Despair and Hope
The short and long wars against radical Islam
by Victor Davis Hanson
National Review Online
In the short-term, the ongoing war with Islamic fascists from Afghanistan to Iraq , and in peripheral areas from Canada and Manhattan to Madrid , Bali, and London , seems surreal.
Not to mention frustrating: almost every day the press highlights another furious outburst from some entertainers or intellectuals who are just enough on the fringes of American popular culture to warrant momentary coverage of their lunacy. Neil Young is worried about the reception of his new album? He hypes George Bush’s malignancies. The Dixie Chicks and Madonna are bothered about being pegged abroad as part of George Bush’s empire? Presto, they call Iraq the real problem. The dropout Sean Penn can’t quite shake his off-screen image of Jeff Spicoli? He seeks acceptance from the Western Left as a serious critic of U.S. Middle-Eastern policy.
The largest American aid program since the Marshall Plan has become the receptacle for all the conflicting personal frustrations, unhappiness, and thwarted idealism of Western elites, a sort of scapegoat or totem through which the ennui and angst of contemporary sensitive man can be momentarily excised.
The terrorists in Iraq know this and thus trust that our press corps will harp on the last minutes, rather than the last four years, of the wretched life of the mass-murdering al Zarqawi — did he receive proper medical attention? Was he roughed up by us? Did he die immediately or suffer?

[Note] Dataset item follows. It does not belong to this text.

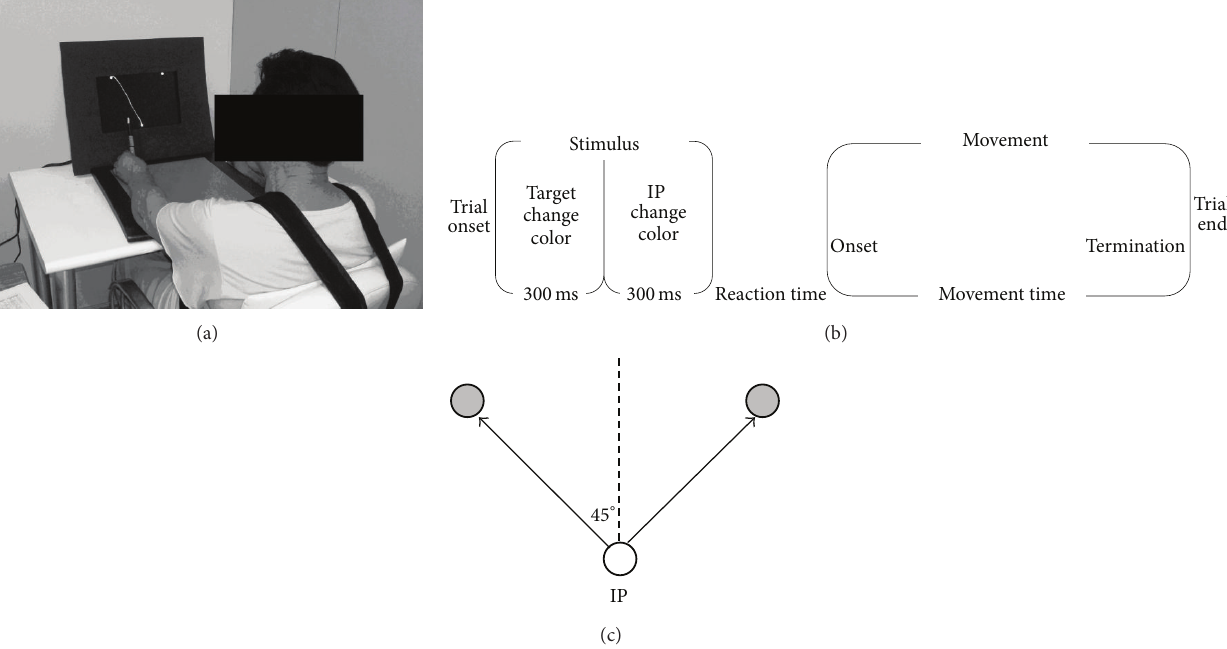
Figure 1: (a) Participant’s position. (b) Time course of each trial. (c) Targets position (gray circles) at a distance of 18 cm and 45 ∘ to the right and left of the initial position (IP, white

Indeed, the more our own troops are tortured and exploded, the more our own media will rush to judgment on Haditha to assure the world, before an inquiry has even finished, that the U.S. Marine Corps murdered innocents. The more non-uniformed Islamists behead civilians and torture innocents, the more international “rights” organizations will accuse the United States of humanitarian violations in Guantanamo Bay — at least up until the point of calling for the return of such killers to their native countries.